◆ Problem to work on
In the text about generating permutations of a string, which two example permutations are both generated while only one of them is stored?

----- Text excerpt

The method I used is:

  1. Generate all permutations of string.
  2. Store acceptable permutations (I am generating "hauy" and "hayu" both but only storing one of them).
  3. Check newly generated permutations against stored ones to filter out duplicates.
  4. Print

(I realize that there might be better ways of doing this)

#include<stdio.h>
#include<string.h>
#include<stdlib.h>

char *b[100000000];
int bSize = 0;
void print(char *a)
{   
    int k = strlen(a);
    printf("M: ");
    for(int i=0 ; i<k/2 ; i++)
    {
        printf("%c ", a[i]);
    }
    printf("| B: ");
    for(int i=0 ; i<k/2 ; i++)
    {
        printf("%c ", a[k/2 + i]);
    }
    printf("\n");
}
void check(char *a)
{
    int k = strlen(a);
    for(int i=0 ; i<bSize ; i++)
    {
        int c = 0;
        for(int j=0 ; j<k/2 ; j++)
        {
            for(int m=0 ; m<k/2 ; m++)
            {
                if(a[m] == b[i][j])
                {
                    c++;
                    break;
                }
            }
        }
        for(int j=0 ; j<k/2 ; j++)
        {
            for(int m=0 ; m<k/2 ; m++)
            {
                if(a[m + k/2] == b[i][j + k/2])

----------
----- Information supplied

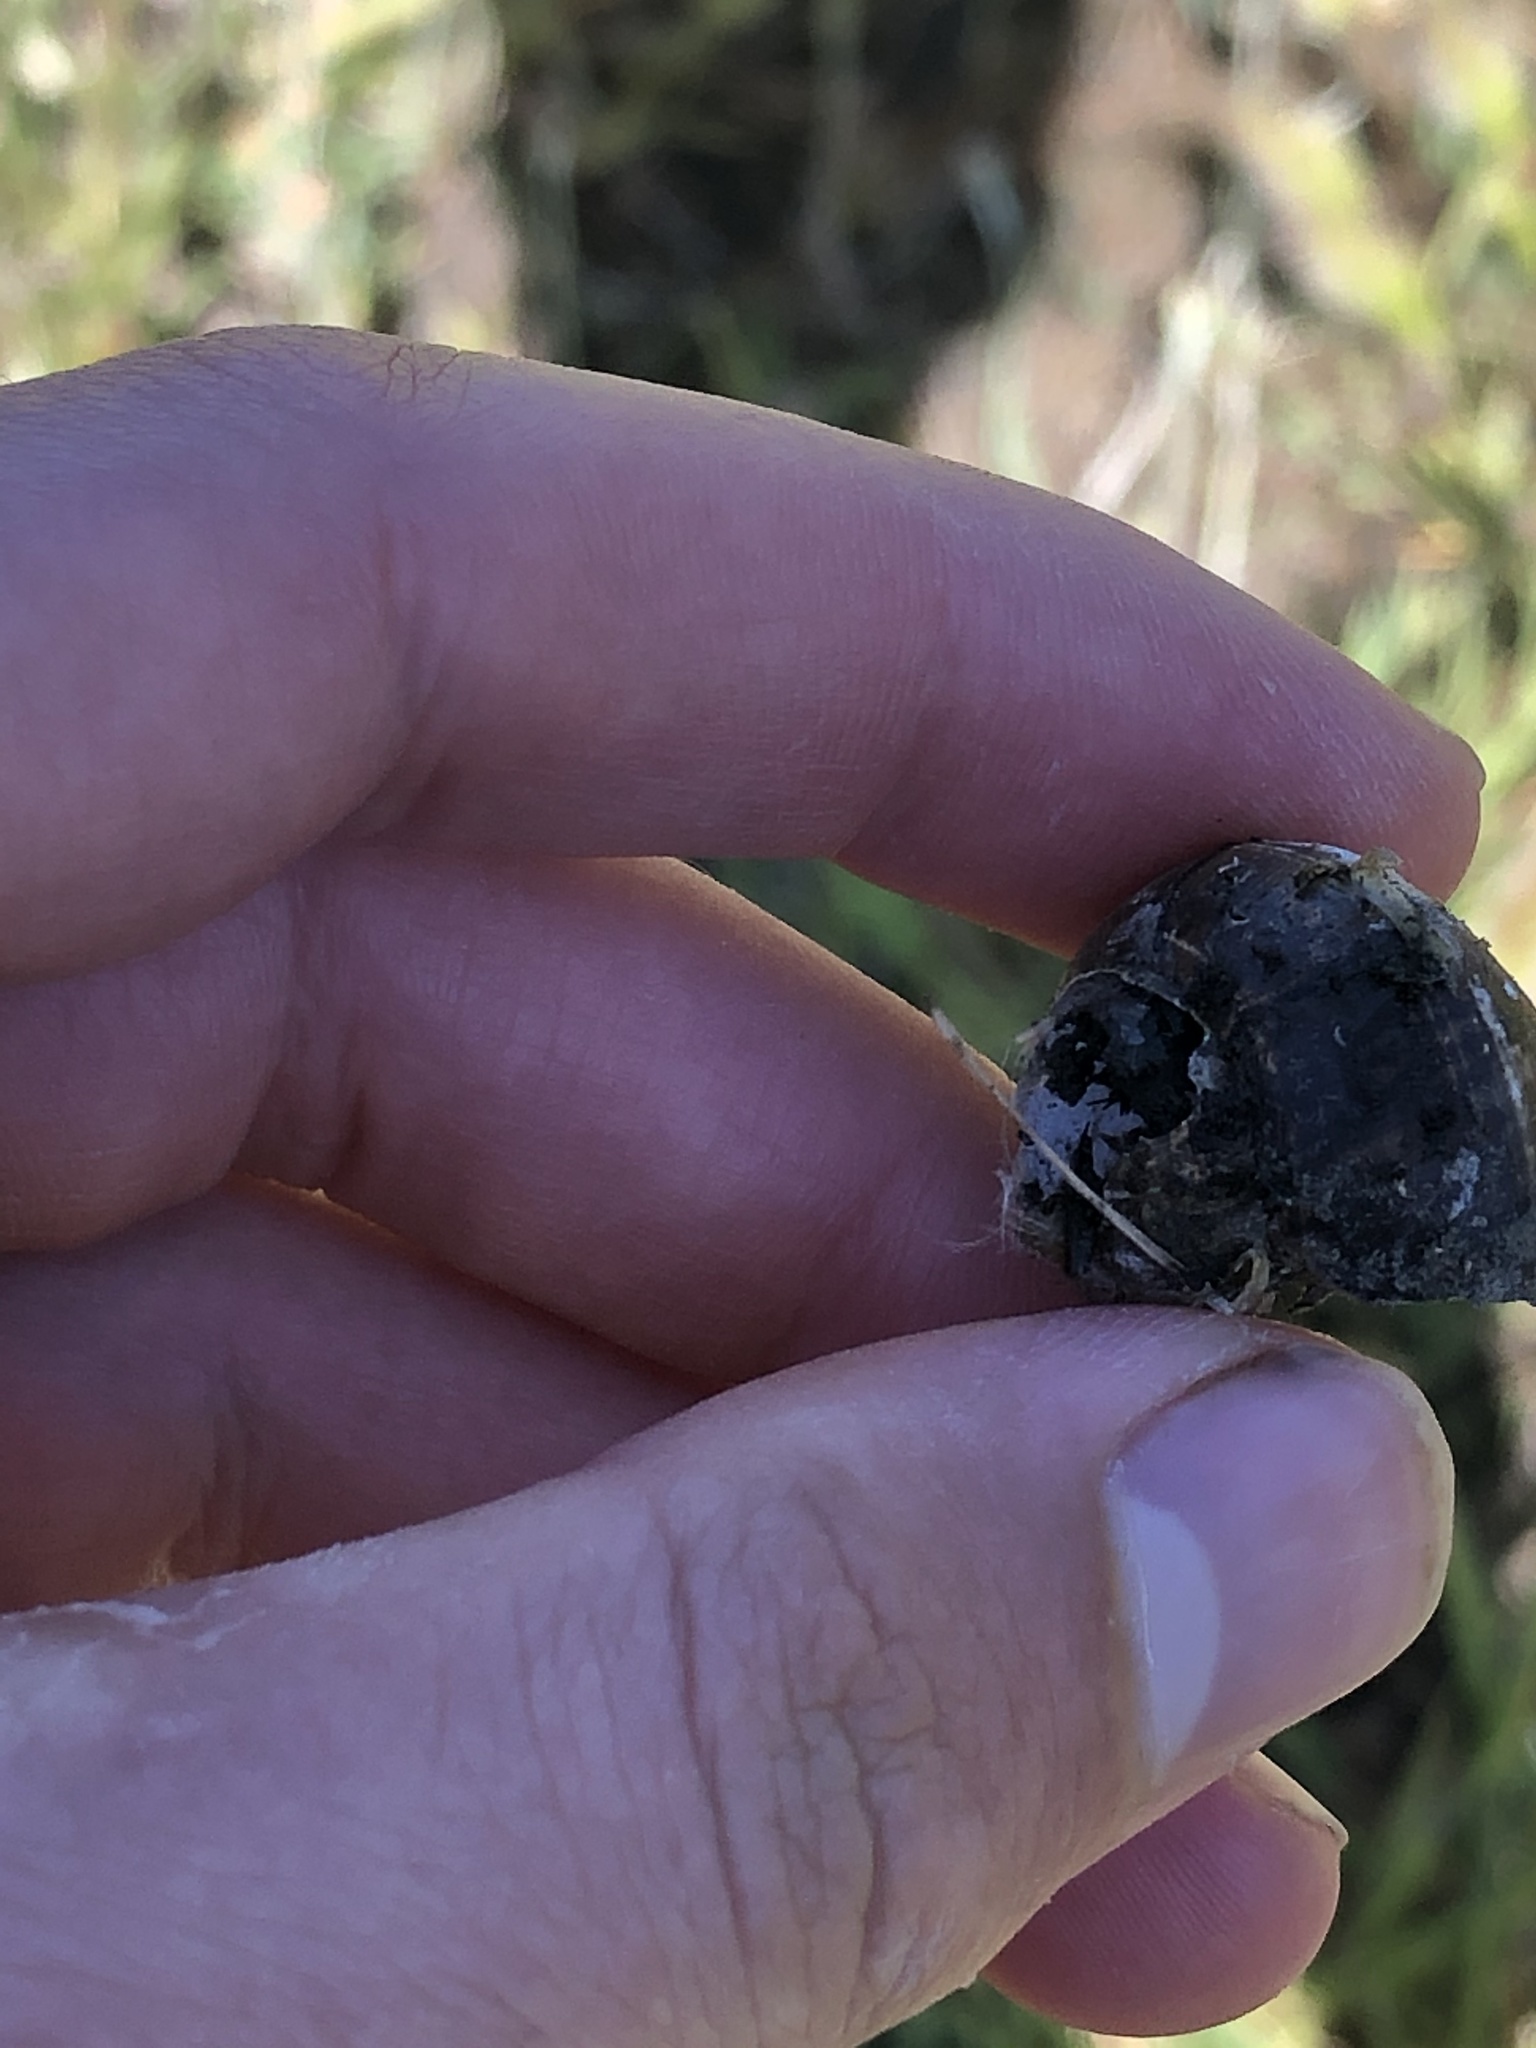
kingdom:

----------

◆ Right answer
"hauy" and "hayu"